> Task brief
Exclude the pictures and repeat all of the data exactly.
::: Available data
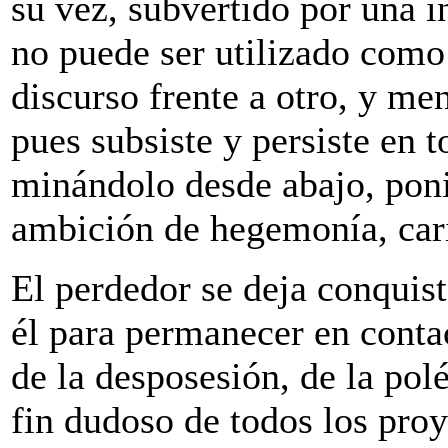
su vez, subvertido por una i
no puede ser utilizado como 
discurso frente a otro, y me
pues subsiste y persiste en t
minándolo desde abajo, poni
ambición de hegemonía, car
El perdedor se deja conquist
él para permanecer en conta
de la desposesión, de la pol
fin dudoso de todos los proy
::::::
> Problem solution
su vez, subvertido por una i
no puede ser utilizado como 
discurso frente a otro, y me
pues subsiste y persiste en t
minándolo desde abajo, poni
ambición de hegemonía, car
El perdedor se deja conquist
él para permanecer en conta
de la desposesión, de la pol
fin dudoso de todos los proy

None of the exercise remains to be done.